Seamus engaged in hesitant chit-chat but remained standing, looking more and more ill-at-ease. Eventually, he asked Paddy about his illness, a series of closed questions. Afterwards, the young doctor produced his stethoscope and performed a first-class honours respiratory and cardiovascular examination, after which he slowly and thoughtfully removed his stethoscope from his ears and bundled it up and put it in his pocket.
“So, what’s the verdict?” Paddy asked, sitting back on his chair, completely at ease.
Seamus diagnosed a chest infection and recommended antibiotics. As he did not have a prescription pad, he said he would go to the chemist and see if they would give him some.

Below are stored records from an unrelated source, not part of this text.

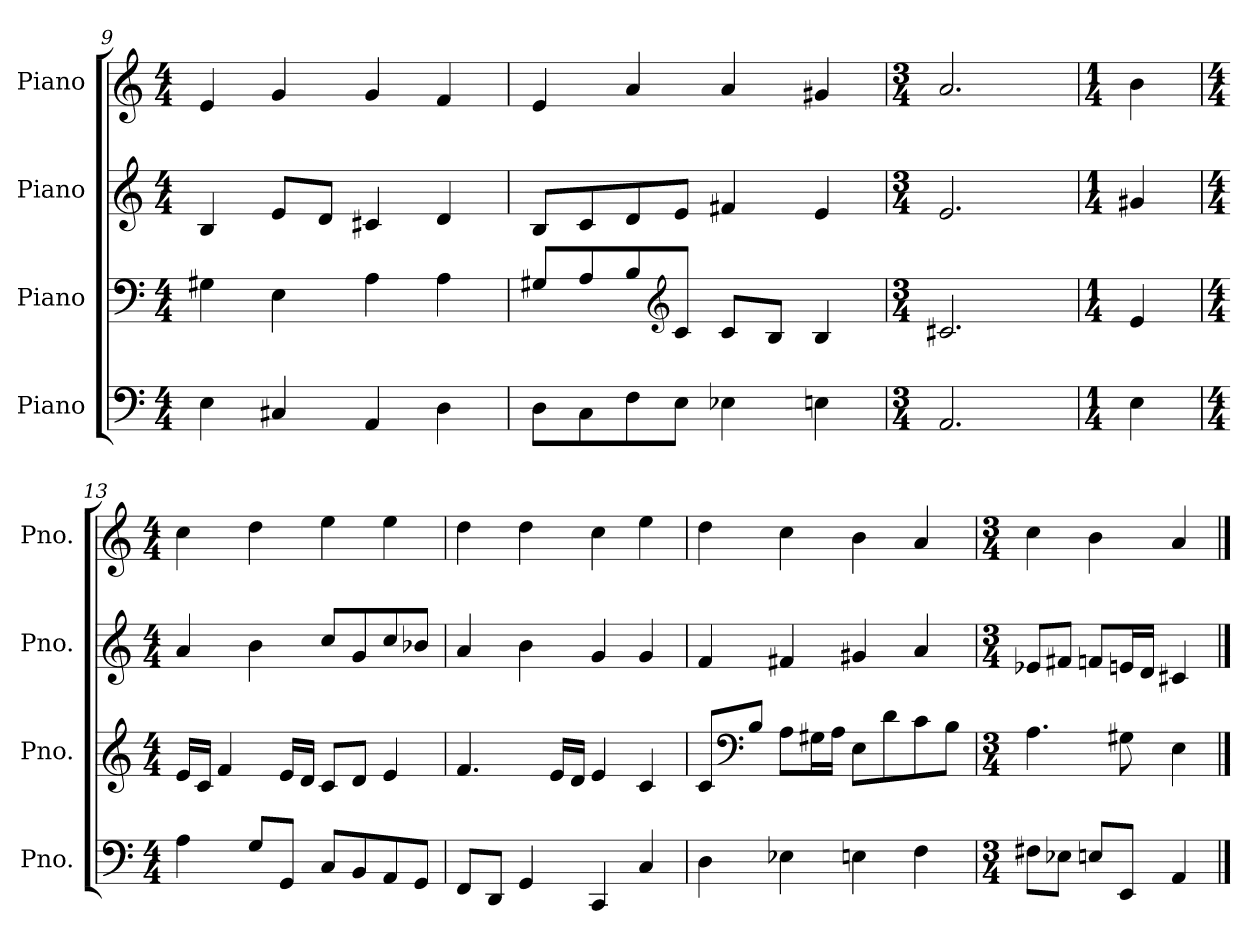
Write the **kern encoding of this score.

**kern	**kern	**kern	**kern
*part4	*part3	*part2	*part1
*staff4	*staff3	*staff2	*staff1
*I"Piano	*I"Piano	*I"Piano	*I"Piano
*I'Pno.	*I'Pno.	*I'Pno.	*I'Pno.
!!LO:LB:g=z
*clefF4	*clefF4	*clefG2	*clefG2
*k[]	*k[]	*k[]	*k[]
*M4/4	*M4/4	*M4/4	*M4/4
=9	=9	=9	=9
4E\	4G#X\	4B/	4e/
4C#X/	4E\	8e/L	4g/
.	.	8d/J	.
4AA/	4A\	4c#X/	4g/
4D\	4A\	4d/	4f/
=10	=10	=10	=10
8D\L	8G#X/L	8B/L	4e/
8C\	8A/	8c/	.
8F\	8B/	8d/	4a/
*	*clefG2	*	*
8E\J	8c/J	8e/J	.
4E-X\	8c/L	4f#X/	4a/
.	8B/J	.	.
4En\	4B/	4e/	4g#X/
=11	=11	=11	=11
*M3/4	*M3/4	*M3/4	*M3/4
2.AA/	2.c#X/	2.e/	2.a/
=12	=12	=12	=12
*M1/4	*M1/4	*M1/4	*M1/4
4E\	4e/	4g#X/	4b\
=13	=13	=13	=13
*M4/4	*M4/4	*M4/4	*M4/4
4A\	16e/LL	4a/	4cc\
.	16c/JJ	.	.
.	4f/	.	.
8G/L	.	4b\	4dd\
8GG/J	16e/LL	.	.
.	16d/JJ	.	.
8C/L	8c/L	8cc/L	4ee\
8BB/	8d/J	8g/	.
8AA/	4e/	8cc/	4ee\
8GG/J	.	8b-X/J	.
!!LO:PB:g=z
=14	=14	=14	=14
8FF/L	4.f/	4a/	4dd\
8DD/J	.	.	.
4GG/	.	4b\	4dd\
.	16e/LL	.	.
.	16d/JJ	.	.
4CC/	4e/	4g/	4cc\
4C/	4c/	4g/	4ee\
=15	=15	=15	=15
4D\	8c/L	4f/	4dd\
*	*clefF4	*	*
.	8B/J	.	.
4E-X\	8A\L	4f#X/	4cc\
.	16G#X\L	.	.
.	16A\JJ	.	.
4En\	8E\L	4g#X/	4b\
.	8d\	.	.
4F\	8c\	4a/	4a/
.	8B\J	.	.
=16	=16	=16	=16
*M3/4	*M3/4	*M3/4	*M3/4
8F#X\L	4.A\	8e-X/L	4cc\
8E-X\J	.	8f#X/J	.
8En/L	.	8fn/L	4b\
8EE/J	8G#X\	16en/L	.
.	.	16d/JJ	.
4AA/	4E\	4c#X/	4a/
==	==	==	==
*-	*-	*-	*-
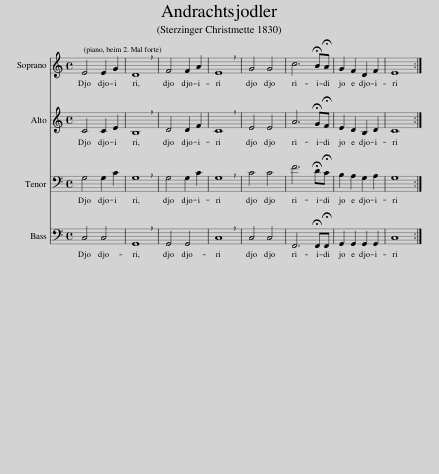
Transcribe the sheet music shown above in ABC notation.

X:1
%%score 1 2 3 4
L:1/8
M:4/4
I:linebreak $
K:C
V:1 treble
V:2 treble
V:3 bass
V:4 bass
V:1
 E4 E2 G2 | !breath!D8 | F4 F2 A2 | !breath!E8 | G4 G4 | %5
 c6 !fermata!B!fermata!A | G2 F2 D2 F2 | E8 :| %8
V:2
 C4 C2 E2 | !breath!B,8 | D4 D2 F2 | !breath!C8 | E4 E4 | %5
 A6 !fermata!G!fermata!F | E2 D2 B,2 D2 | C8 :| %8
V:3
 G,4 G,2 C2 | !breath!G,8 | G,4 G,2 C2 | !breath!G,8 | C4 C4 | %5
 F6 !fermata!D!fermata!C | B,2 A,2 G,2 A,2 | G,8 :| %8
V:4
 C,4 C,4 | !breath!G,,8 | G,,4 G,,4 | !breath!C,8 | C,4 C,4 | %5
 F,,6 !fermata!F,,!fermata!F,, | G,,2 G,,2 G,,2 G,,2 | C,8 :| %8
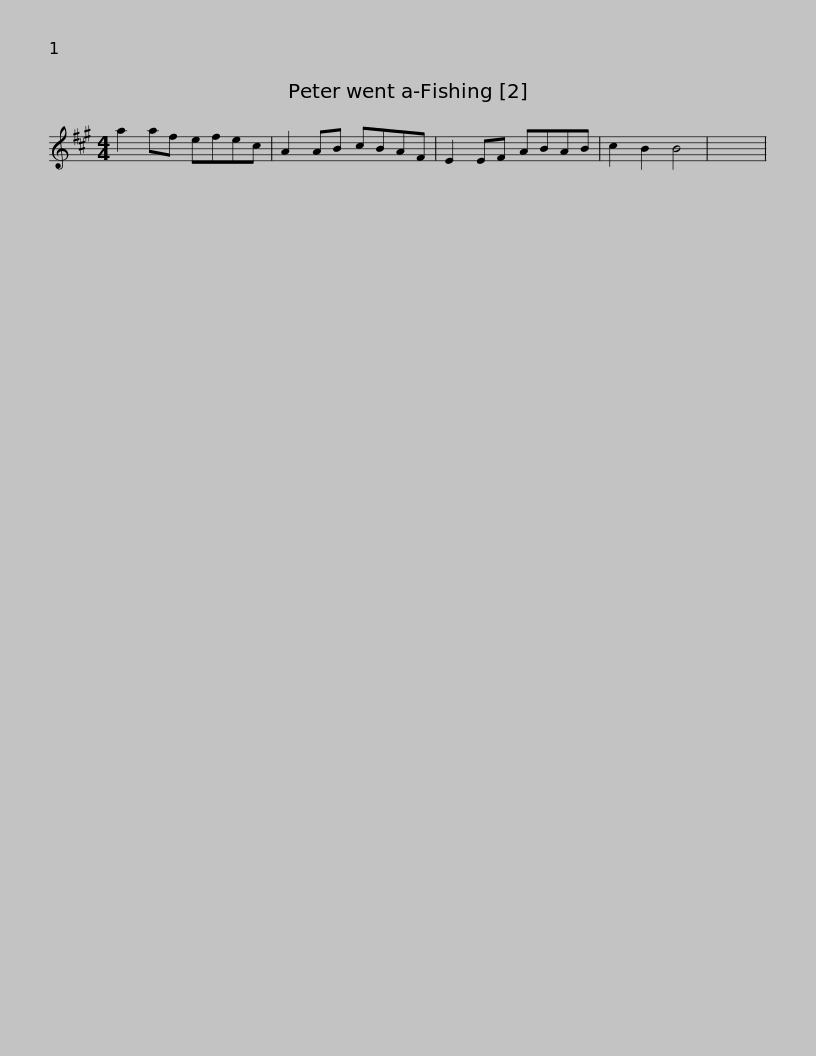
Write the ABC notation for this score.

X:1
L:1/8
M:4/4
I:linebreak $
K:A
V:1 treble
V:1
 a2 af efec | A2 AB cBAF | E2 EF ABAB | c2 B2 B4 | x8 | %5
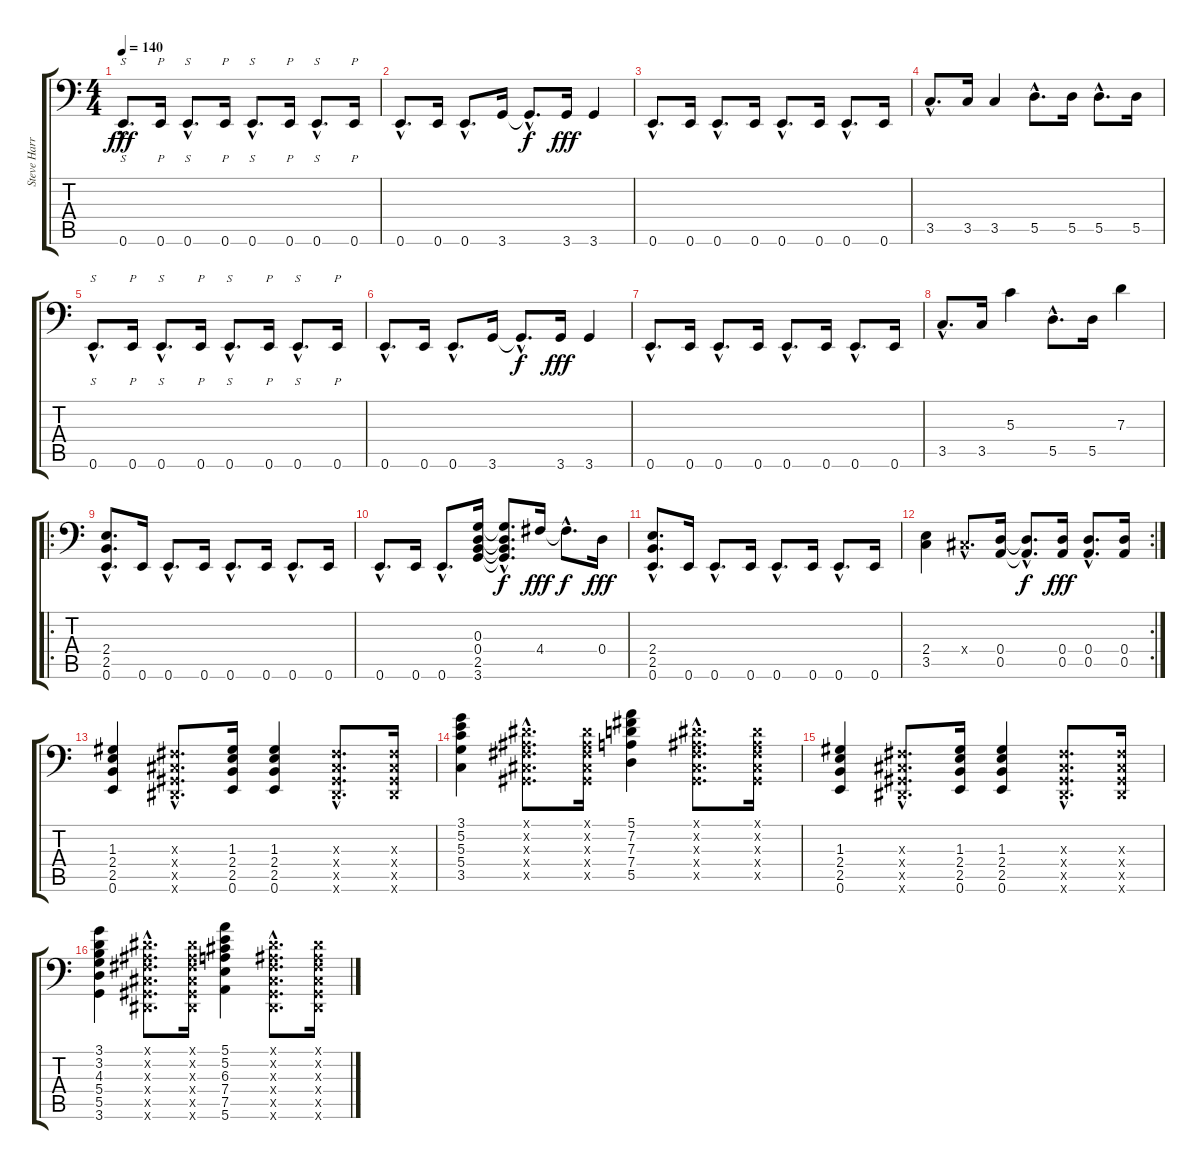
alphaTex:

\track ("Steve Harris" "Steve Harr") {instrument electricbassfinger}
\staff {score tabs}
\tuning (E3 B2 G2 D2 A1 E1) {hide}
\ts (4 4)
\tempo 140
\clef f4
\ks c
0.6{hac}.8{s d dy fff instrument electricbassfinger} 0.6.16{p} 0.6{hac}.8{s d} 0.6.16{p} 0.6{hac}.8{s d} 0.6.16{p} 0.6{hac}.8{s d} 0.6.16{p} |
0.6{hac}.8{d} 0.6.16 0.6{hac}.8{d} 3.6.16 3.6{hac t}.8{d dy f} 3.6.16{dy fff} 3.6.4 |
0.6{hac}.8{d} 0.6.16 0.6{hac}.8{d} 0.6.16 0.6{hac}.8{d} 0.6.16 0.6{hac}.8{d} 0.6.16 |
3.5{hac}.8{d} 3.5.16 3.5.4 5.5{hac}.8{d} 5.5.16 5.5{hac}.8{d} 5.5.16 |
0.6{hac}.8{s d} 0.6.16{p} 0.6{hac}.8{s d} 0.6.16{p} 0.6{hac}.8{s d} 0.6.16{p} 0.6{hac}.8{s d} 0.6.16{p} |
0.6{hac}.8{d} 0.6.16 0.6{hac}.8{d} 3.6.16 3.6{hac t}.8{d dy f} 3.6.16{dy fff} 3.6.4 |
0.6{hac}.8{d} 0.6.16 0.6{hac}.8{d} 0.6.16 0.6{hac}.8{d} 0.6.16 0.6{hac}.8{d} 0.6.16 |
3.5{hac}.8{d} 3.5.16 5.3.4 5.5{hac}.8{d} 5.5.16 7.3.4 |
\ro
(2.4{hac} 2.5{hac} 0.6{hac}).8{d} 0.6.16 0.6{hac}.8{d} 0.6.16 0.6{hac}.8{d} 0.6.16 0.6{hac}.8{d} 0.6.16 |
0.6{hac}.8{d} 0.6.16 0.6{hac}.8{d} (0.3 0.4 2.5 3.6).16 (0.3{hac t} 0.4{hac t} 2.5{hac t} 3.6{hac t}).8{d dy f} 4.4.16{dy fff} 4.4{hac t}.8{d dy f} 0.4.16{dy fff} |
(2.4{hac} 2.5{hac} 0.6{hac}).8{d} 0.6.16 0.6{hac}.8{d} 0.6.16 0.6{hac}.8{d} 0.6.16 0.6{hac}.8{d} 0.6.16 |
\rc 2
(2.4 3.5).4 -1.4{hac x}.8{d} (0.4 0.5).16 (0.4{hac t} 0.5{hac t}).8{d dy f} (0.4 0.5).16{dy fff} (0.4{hac} 0.5{hac}).8{d} (0.4 0.5).16 |
(1.3 2.4 2.5 0.6).4 (-1.3{hac x} -1.4{hac x} -1.5{hac x} -1.6{hac x}).8{d} (1.3 2.4 2.5 0.6).16 (1.3 2.4 2.5 0.6).4 (-1.3{hac x} -1.4{hac x} -1.5{hac x} -1.6{hac x}).8{d} (-1.3{x} -1.4{x} -1.5{x} -1.6{x}).16 |
(3.1 5.2 5.3 5.4 3.5).4 (-1.1{hac x} -1.2{hac x} -1.3{hac x} -1.4{hac x} -1.5{hac x}).8{d} (-1.1{x} -1.2{x} -1.3{x} -1.4{x} -1.5{x}).16 (5.1 7.2 7.3 7.4 5.5).4 (-1.1{hac x} -1.2{hac x} -1.3{hac x} -1.4{hac x} -1.5{hac x}).8{d} (-1.1{x} -1.2{x} -1.3{x} -1.4{x} -1.5{x}).16 |
(1.3 2.4 2.5 0.6).4 (-1.3{hac x} -1.4{hac x} -1.5{hac x} -1.6{hac x}).8{d} (1.3 2.4 2.5 0.6).16 (1.3 2.4 2.5 0.6).4 (-1.3{hac x} -1.4{hac x} -1.5{hac x} -1.6{hac x}).8{d} (-1.3{x} -1.4{x} -1.5{x} -1.6{x}).16 |
(3.1 3.2 4.3 5.4 5.5 3.6).4 (-1.1{hac x} -1.2{hac x} -1.3{hac x} -1.4{hac x} -1.5{hac x} -1.6{hac x}).8{d} (-1.1{x} -1.2{x} -1.3{x} -1.4{x} -1.5{x} -1.6{x}).16 (5.1 5.2 6.3 7.4 7.5 5.6).4 (-1.1{hac x} -1.2{hac x} -1.3{hac x} -1.4{hac x} -1.5{hac x} -1.6{hac x}).8{d} (-1.1{x} -1.2{x} -1.3{x} -1.4{x} -1.5{x} -1.6{x}).16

Paddy thanked him and proceeded to engage us all in conversation but Seamus was suddenly keen to get away and muttered something about needing to get to the chemist before it closed, even though it was only 3.30 in the afternoon. At the time, I thought Seamus was unhappy with the outcome, or worried about missing something. It wasn’t until after I qualified and found myself in similar situations that I began to understand something of his discomfort.
There are certain situations where doctors need to be allowed not to be doctors. There are certain situations where being asked for medical advice feels like an abuse, a violation, a breach of trust. Simply having a medical degree and a stethoscope does not mean that we are always ‘open for business’. Just as a doctor must adhere to a professional code of conduct, there ought to be a code of ethics for those seeking medical advice. A newly-qualified accountant would not be expected to check a neighbour’s accounts. A teacher would not be asked to help out with a child’s homework. Yet doctors are forever being asked to give an opinion, have a look and suggest a treatment, as if it is something that can be done with the slightest of effort and doesn’t cost a thought.
I am now pretty experienced at not engaging in these interactions. A short quip about not working for free, or a simple, ‘I don’t know anything about that’ usually puts an end to any further discussion on the matter. But I am always wary of those who slip easily into patient mode and see me as a doctor rather than just myself and I usually give these individuals a wide berth. But despite this, whenever I am faced with an unexpected medical request, I can’t help but feel a sense of betrayal, an invasion of boundaries, and find myself feeling defensive with a strong urge to get away, just as Seamus did that Saturday afternoon so many years ago.